On Monday, Showtime Documentary Films has announced that a new feature film documentary called Attica is in the works currently. Attica will follow the five-day prison rebellion that transpired in the fall of 1971 in upstate New York and still stands as the largest and deadliest the country has ever witnessed. The Attica Prison Uprising included armed state troopers storming the prison facility, leaving 43 people dead and hundreds injured.
The official synopsis of Attica reads: “More than a simple recounting of the five days of rebellion, Attica will also offer a broader understanding of the Attica tragedy in the crosscurrents of politics, race, power and punishment during the early 1970s. Through expert voices and archival images of urban and suburban life, the film explores the tensions between a young, radicalized population of mostly Black and Latino inmates, and correctional officers from a predominately white company town, where the Attica prison was the primary employer for generations of families. Attica examines inmates’ demands for recognition of their humanity at the culmination of a moment where racial justice activists embraced prisoner rights as an extension of their fight for civil rights.”
The pic will be directed by Emmy-winning documentarian Stanley Nelson. His most recent feature Miles Davis: Birth of the Cool premiered at the Sundance Film Festival in 2019. He is a veteran director for his other notable films chronicling the African American experience, like Freedom Riders, The Murder of Emmett Till, Freedom Summer and The Black Panthers: Vanguard of the Revolution. Nelson is also the recipient of a Peabody Award and a MacArthur Fellowship, which is otherwise known as the “Genius Grant” for his outstanding creative pursuits.
Nelson spoke about his upcoming project, stating that “Attica is a film I’ve been itching to make for a very long time. It’s a dramatic story, with so many great voices that have not been heard. The uprising and its aftermath shaped the present in ways I think will be surprising to an audience. I’m thrilled to be partnering with Showtime on this project.”

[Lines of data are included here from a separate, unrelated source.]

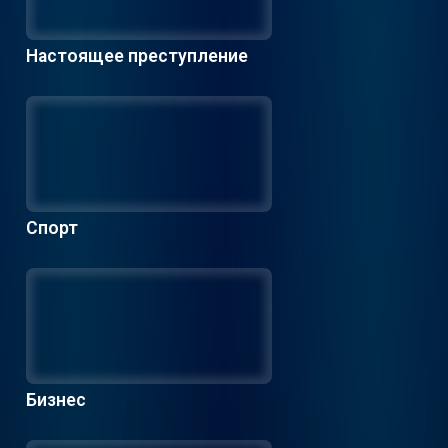
Настоящее преступление
Спорт
Бизнес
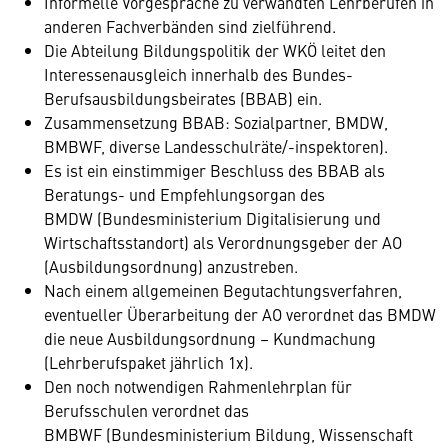
Informelle Vorgespräche zu verwandten Lehrberufen in
anderen Fachverbänden sind zielführend.
Die Abteilung Bildungspolitik der WKÖ leitet den
Interessenausgleich innerhalb des Bundes-
Berufsausbildungsbeirates (BBAB) ein.
Zusammensetzung BBAB: Sozialpartner, BMDW,
BMBWF, diverse Landesschulräte/-inspektoren).
Es ist ein einstimmiger Beschluss des BBAB als
Beratungs- und Empfehlungsorgan des
BMDW (Bundesministerium Digitalisierung und
Wirtschaftsstandort) als Verordnungsgeber der AO
(Ausbildungsordnung) anzustreben.
Nach einem allgemeinen Begutachtungsverfahren,
eventueller Überarbeitung der AO verordnet das BMDW
die neue Ausbildungsordnung – Kundmachung
(Lehrberufspaket jährlich 1x).
Den noch notwendigen Rahmenlehrplan für
Berufsschulen verordnet das
BMBWF (Bundesministerium Bildung, Wissenschaft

Vinnie Malhotra, executive vice president of nonfiction programming at Showtime, added that “Few single words in our nation’s history conjure more powerful emotions than Attica, especially at the intersection of race and our prison system. And no filmmaker is better suited to make sense of those five days in America’s history than Stanley Nelson. We are honored and excited to be working with a filmmaker of Stanley’s caliber on telling a story that’s just as relevant fifty years later.”